-- Text provided follows --

Now that the inputs are specified, we can run the script simply as follows:

$ python -m drcme.bin.run_spca_fit --input_json my_spca_input.json

Note that you can see messages about progress by setting the log_level parameter to INFO; otherwise those messages are suppressed by default. At the end, we will have files in example_output_dir called sparse_pca_components_EXAMPLE.csv (containing the transformed, z-scored sPCA values), spca_components_use_EXAMPLE.json (which indicates which components were kept), and spca_loadings_EXAMPLE.pkl which contains the loadings as well as explained variance information. The file sparse_pca_components_EXAMPLE.csv is in a format used by other clustering procedures in the package.

Electrophysiology and morphology clustering

The script drcme.bin.run_ephys_morph_clustering performs a joint clustering of electrophysiology and morphology data. It takes the strategy of performing multiple variations of clustering algorithms (with several parameter sets) and then finding consensus clusterings using all those results together. It also performs a cluster stability analysis via subsampling.

-- Text provided concluded --
-- Data extract follows --

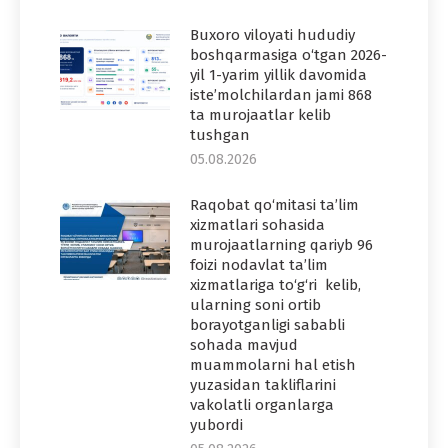
Buxoro viloyati hududiy
boshqarmasiga o‘tgan 2026-
yil 1-yarim yillik davomida
iste’molchilardan jami 868
ta murojaatlar kelib
tushgan
05.08.2026
Raqobat qo‘mitasi ta’lim
xizmatlari sohasida
murojaatlarning qariyb 96
foizi nodavlat ta’lim
xizmatlariga to‘g‘ri kelib,
ularning soni ortib
borayotganligi sababli
sohada mavjud
muammolarni hal etish
yuzasidan takliflarini
vakolatli organlarga
yubordi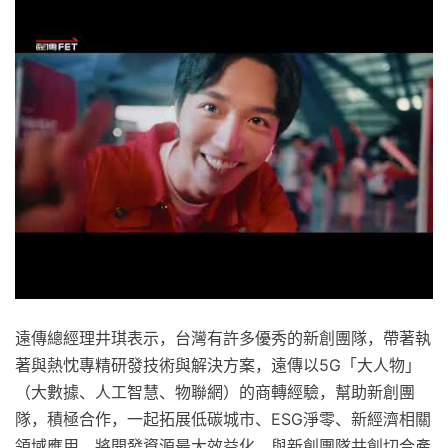
遠傳總經理井琪表示，台灣有許多優秀的新創團隊，帶著執
著與熱忱專精研發技術與解決方案，遠傳以5G「大人物」
（大數據、人工智慧、物聯網）的商轉經驗，幫助新創團
隊，積極合作，一起拓展低碳城市、ESG淨零、新經濟相關
領域應用，將開發資源最大效益化，與新創團隊共創切合產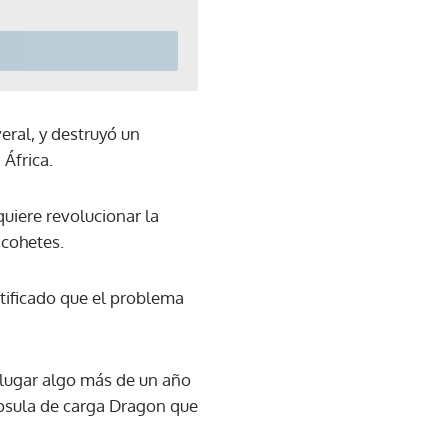
ral, y destruyó un
 África.
uiere revolucionar la
 cohetes.
tificado que el problema
 lugar algo más de un año
cápsula de carga Dragon que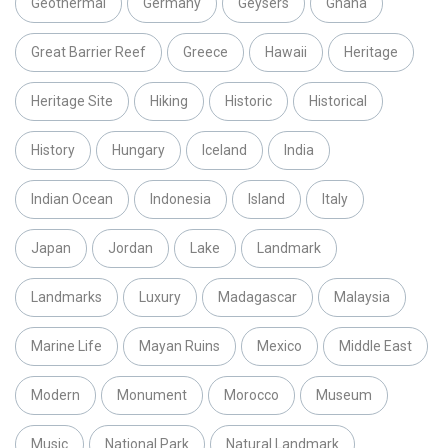
Geothermal
Germany
Geysers
Ghana
Great Barrier Reef
Greece
Hawaii
Heritage
Heritage Site
Hiking
Historic
Historical
History
Hungary
Iceland
India
Indian Ocean
Indonesia
Island
Italy
Japan
Jordan
Lake
Landmark
Landmarks
Luxury
Madagascar
Malaysia
Marine Life
Mayan Ruins
Mexico
Middle East
Modern
Monument
Morocco
Museum
Music
National Park
Natural Landmark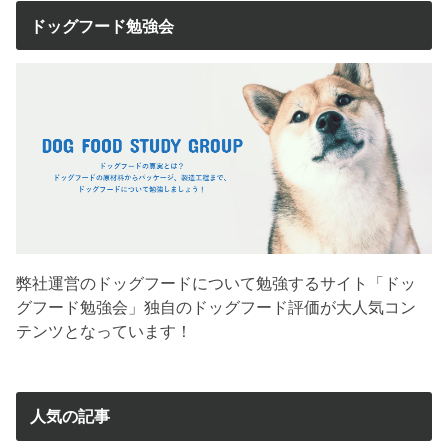
ドッグフード勉強会
弊社運営のドッグフードについて勉強するサイト「ドッ
グフード勉強会」独自のドッグフード評価が大人気コン
テンツとなっています！
人気の記事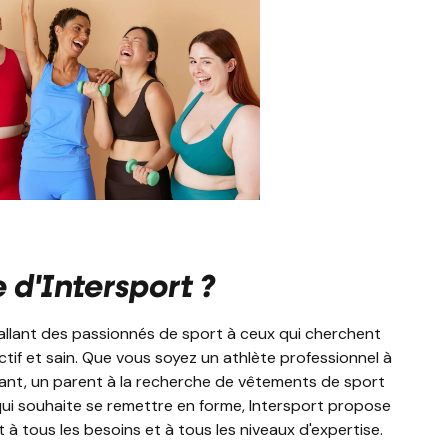
e d'Intersport ?
e, allant des passionnés de sport à ceux qui cherchent
if et sain. Que vous soyez un athlète professionnel à
mant, un parent à la recherche de vêtements de sport
ui souhaite se remettre en forme, Intersport propose
tous les besoins et à tous les niveaux d'expertise.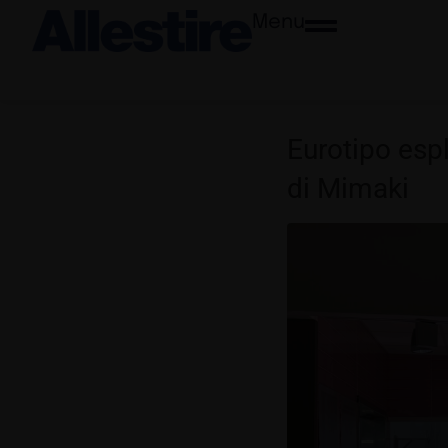
Menu
Eurotipo espl
di Mimaki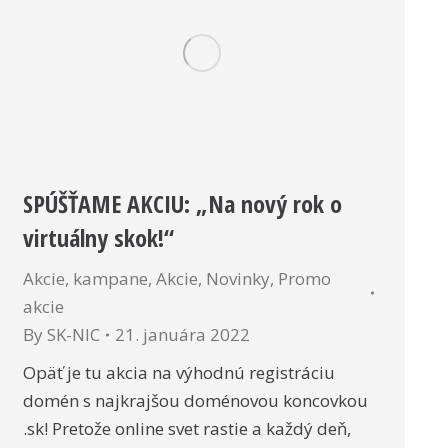
SPÚŠŤAME AKCIU: „Na nový rok o
virtuálny skok!“
Akcie, kampane
,
Akcie
,
Novinky
,
Promo
akcie
By
SK-NIC
21. januára 2022
Opäť je tu akcia na výhodnú registráciu
domén s najkrajšou doménovou koncovkou
.sk! Pretože online svet rastie a každý deň,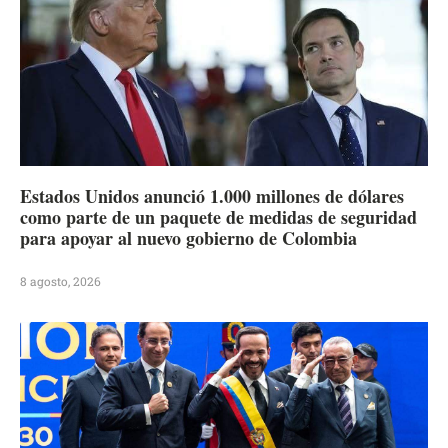
Estados Unidos anunció 1.000 millones de dólares
como parte de un paquete de medidas de seguridad
para apoyar al nuevo gobierno de Colombia
8 agosto, 2026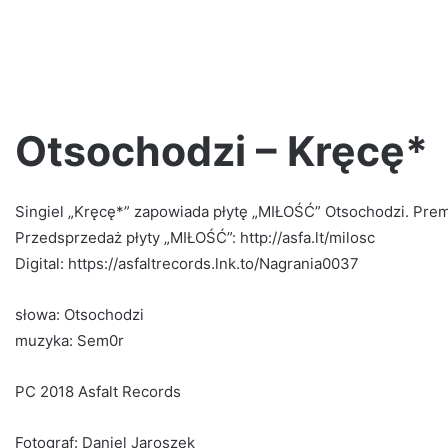
Otsochodzi – Kręcę*
Singiel „Kręcę*” zapowiada płytę „MIŁOŚĆ” Otsochodzi. Premi
Kaz
Bałagane
Przedsprzedaż płyty „MIŁOŚĆ”: http://asfa.lt/milosc
–
Digital: https://asfaltrecords.lnk.to/Nagrania0037
Trash
talk
słowa: Otsochodzi
vol.
1
muzyka: Sem0r
2 tygodnie ago
PC 2018 Asfalt Records
ezentują!
Kaz Bałagane – Trash talk vol. 1
Fotograf: Daniel Jaroszek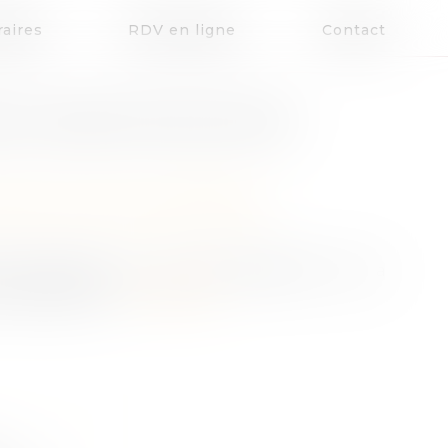
aires
RDV en ligne
Contact
ES CONVENTIONS ENTRE
patrimoine
/
Divorce et séparation
 entre époux en cas de dissolution de la
 de divorce...
Lire la suite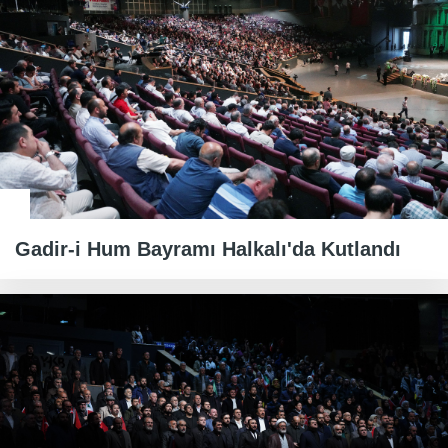
Gadir-i Hum Bayramı Halkalı'da Kutlandı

-- Data extract concluded --

What you have to do – List every file name that the sPCA script passage says will end up in example_output_dir.

Expected answer –
sparse_pca_components_EXAMPLE.csv
spca_components_use_EXAMPLE.json
spca_loadings_EXAMPLE.pkl